Bu uygulama sonucu 3600 prim günü çalışanla 9500 prim günü çalışanların emekli aylığının aynı düzeye gelmesi, emekliler arasında eşitsizliğe yol açtı. Sosyal güvenlik sisteminin en temel kurallarından biri olan nimet – külfet dengesi bozuldu. Prim günü ile emekli aylığı arasındaki bağ ortadan kalktı.

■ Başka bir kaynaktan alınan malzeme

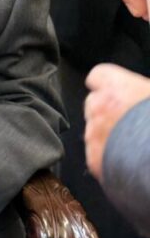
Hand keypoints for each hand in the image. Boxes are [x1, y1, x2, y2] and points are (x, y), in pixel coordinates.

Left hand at [84, 64, 149, 179]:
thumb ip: (143, 91)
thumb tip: (144, 94)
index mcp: (115, 85)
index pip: (98, 76)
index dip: (106, 84)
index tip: (114, 90)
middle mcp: (98, 106)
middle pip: (93, 104)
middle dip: (105, 112)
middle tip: (126, 121)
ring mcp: (93, 133)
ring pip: (93, 131)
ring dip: (106, 135)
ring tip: (130, 145)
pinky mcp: (93, 158)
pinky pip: (96, 155)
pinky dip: (107, 158)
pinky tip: (127, 161)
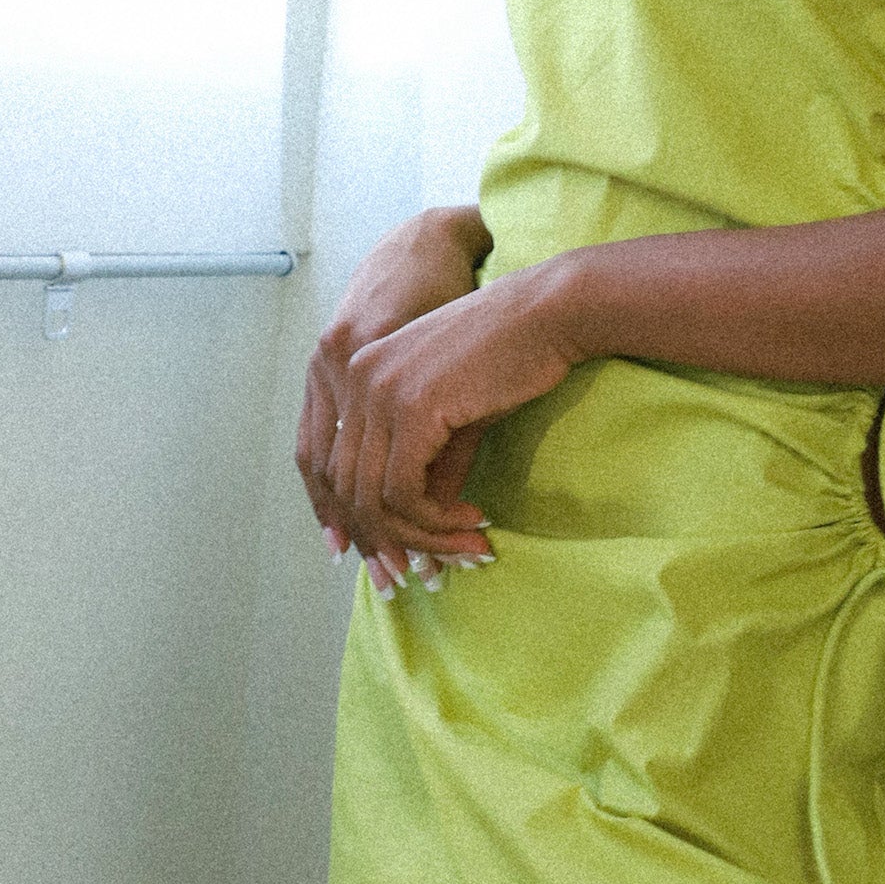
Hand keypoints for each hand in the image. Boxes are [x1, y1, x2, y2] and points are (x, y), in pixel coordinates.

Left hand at [297, 207, 499, 573]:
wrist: (549, 313)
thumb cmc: (511, 358)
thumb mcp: (456, 419)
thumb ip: (429, 468)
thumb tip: (418, 530)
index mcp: (357, 375)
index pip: (335, 468)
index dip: (361, 523)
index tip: (400, 559)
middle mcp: (354, 380)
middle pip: (348, 491)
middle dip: (390, 541)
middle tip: (435, 570)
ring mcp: (378, 392)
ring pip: (374, 500)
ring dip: (422, 537)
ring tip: (468, 548)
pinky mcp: (411, 409)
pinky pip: (404, 494)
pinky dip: (436, 521)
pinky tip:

EMEKLİLİK REFORMU NASIL OLACAK?
Sosyal güvenlik sisteminde nimet – külfet dengesini gözeten, prim günü ile emekli aylığı arasında bağı yeniden sağlayan, hakkaniyetli bir düzenleme yapılabilmesi için 2008 öncesi ve sonrasını kapsayacak şekilde emekli aylığı bağlama oranları ve güncelleme katsayılarının yeniden belirlenmesi gerekiyor. Böyle bir değişiklik mevcut tüm emeklilerin kök aylıklarının artırılması anlamına geliyor. Dezenflasyon programının uygulandığı bir dönemde bütçeye yük getirecek böylesi bir düzenlemenin hemen hayata geçirilmesi zor görünüyor.
Kapsamlı bir çalışmayı gerektirdiği hususu da gözetilerek kök aylıklarda artış sağlayacak düzenlemenin hayata geçmesinin bir iki yılı bulacağı tahmin ediliyor.
Sosyal güvenlik sisteminde en acil düzenleme ihtiyacı en düşük emekli aylığı alanlar için bulunuyor. Her 6 ayda bir en düşük emekli aylığını artırmak zorunda kalmamak için tek geçim kaynağı emekli aylığından ibaret olanlarla ilgili bir sosyal yardım programı tartışılıyor. Almanya başta olmak üzere birçok ülkede uygulanan modelde, emekli aylığından başka geliri olmayanlara kira yardımı ve düzenli sosyal yardımlar yapılıyor. En düşük emekli aylığının 6 ayda bir artırılması ihtiyacını ortadan kaldırmak için düşünülen sosyal yardımın hak temelli olması, kime hangi koşulda sosyal yardım verileceğinin kanunla belirlenmesi gerekiyor.